A nova legislação obriga, outrossim, que a acusação indique a conduta dos réus de forma certa e objetiva, cabendo para cada ato de improbidade indicado na petição inicial o enquadramento em apenas um dos tipos previstos nos artigos 9º, 10 e 11, não mais cabendo acusações abertas a serem capituladas pelo Magistrado no ato decisório.
A desconsideração da personalidade jurídica dos acusados por ato de improbidade deverá observar a regra processual prevista no art. 133 e seguintes do Código de Processo Civil, ou seja, abertura de incidente de desconsideração da personalidade jurídica e oportunidade de defesa do sócio ou pessoa jurídica, inclusive mediante produção de provas em direito admitidas.
A legislação reforça, ainda, a ideia de que o ônus da prova nesse tipo de demanda deve recair sobre a acusação, seguindo-se a lógica estabelecida nos artigos 373 e seguintes do CPC, sendo certo que a eventual inversão desse ônus deverá ser devidamente fundamentada pelo Magistrado, abrindo-se a oportunidade da parte se desincumbir de tal encargo. Mesmo nos casos de revelia, não caberá qualquer espécie de presunção de veracidade dos fatos alegados. As decisões de improcedência ou de extinção do feito também não estarão sujeitas ao reexame obrigatório.

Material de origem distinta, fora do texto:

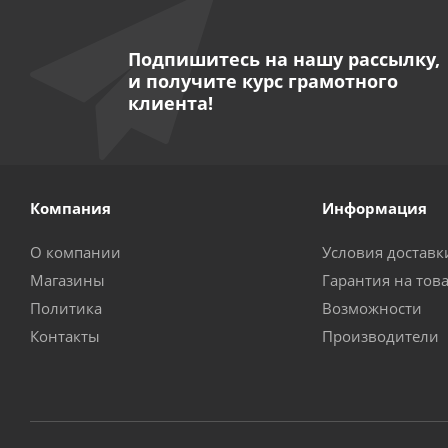
Подпишитесь на нашу рассылку,
и получите курс грамотного
клиента!
Компания
Информация
О компании
Условия доставк
Магазины
Гарантия на тов
Политика
Возможности
Контакты
Производители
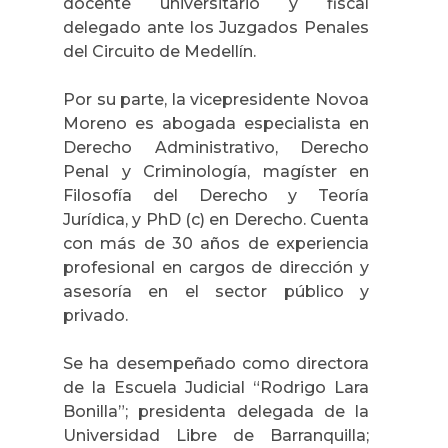
docente universitario y fiscal
delegado ante los Juzgados Penales
del Circuito de Medellín.
Por su parte, la vicepresidente Novoa
Moreno es abogada especialista en
Derecho Administrativo, Derecho
Penal y Criminología, magíster en
Filosofía del Derecho y Teoría
Jurídica, y PhD (c) en Derecho. Cuenta
con más de 30 años de experiencia
profesional en cargos de dirección y
asesoría en el sector público y
privado.
Se ha desempeñado como directora
de la Escuela Judicial “Rodrigo Lara
Bonilla”; presidenta delegada de la
Universidad Libre de Barranquilla;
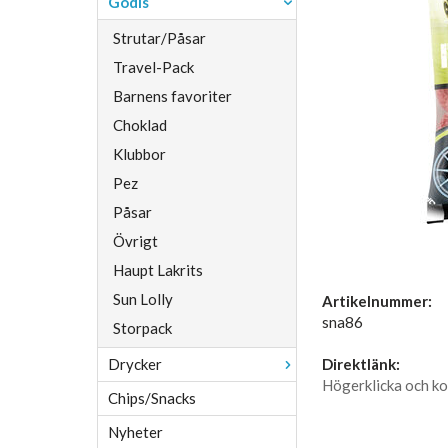
Godis
Strutar/Påsar
Travel-Pack
Barnens favoriter
Choklad
Klubbor
Pez
Påsar
Övrigt
Haupt Lakrits
Sun Lolly
Artikelnummer:
sna86
Storpack
Drycker
Direktlänk:
Högerklicka och ko
Chips/Snacks
Nyheter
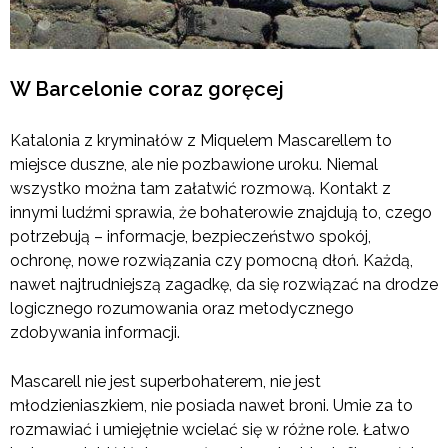
W Barcelonie coraz goręcej
Katalonia z kryminałów z Miquelem Mascarellem to
miejsce duszne, ale nie pozbawione uroku. Niemal
wszystko można tam załatwić rozmową. Kontakt z
innymi ludźmi sprawia, że bohaterowie znajdują to, czego
potrzebują – informacje, bezpieczeństwo spokój,
ochronę, nowe rozwiązania czy pomocną dłoń. Każdą,
nawet najtrudniejszą zagadkę, da się rozwiązać na drodze
logicznego rozumowania oraz metodycznego
zdobywania informacji.
Mascarell nie jest superbohaterem, nie jest
młodzieniaszkiem, nie posiada nawet broni. Umie za to
rozmawiać i umiejętnie wcielać się w różne role. Łatwo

O novo diploma legal também veda o ajuizamento de mais de uma ação pelo mesmo fato, cabendo ao Conselho Nacional do Ministério Público dirimir conflitos de atribuições entre membros de Ministérios Públicos distintos.
Questão importante para a defesa do acusado pelo ato de improbidade também está na inexistência de adiantamento de custas, de preparo, de emolumentos, de honorários periciais ou de quaisquer outras despesas, sendo referidos encargos devidos apenas no caso de condenação e ao final do processo. Vale lembrar que o ônus da prova, via de regra, caberá à acusação. Por fim, serão devidos honorários sucumbenciais em caso de improcedência da ação se comprovada a má-fé.
Enfim, como visto, há uma série de outras alterações legislativas que deverão impactar não só nos casos futuros, como também nos casos em discussão judicial. Acredita-se que haverá, por parte dos vários Órgãos de Controle, uma intensa discussão a respeito da constitucionalidade de vários dispositivos, de forma difusa ou concentrada. Certamente, a doutrina e jurisprudência empreenderão grandes esforços na busca da melhor interpretação sistemática da norma. Num primeiro ensaio, contudo, essas foram as alterações que despertaram maior atenção e que certamente serão palco de intensos debates. Espera-se, em todos os casos, que as interpretações judiciais a respeito obedeçam a norma jurídica, sem a utilização de juízos abstratos e metajurídicos, devendo as decisões serem aplicadas em consonância com o sistema jurídico vigente.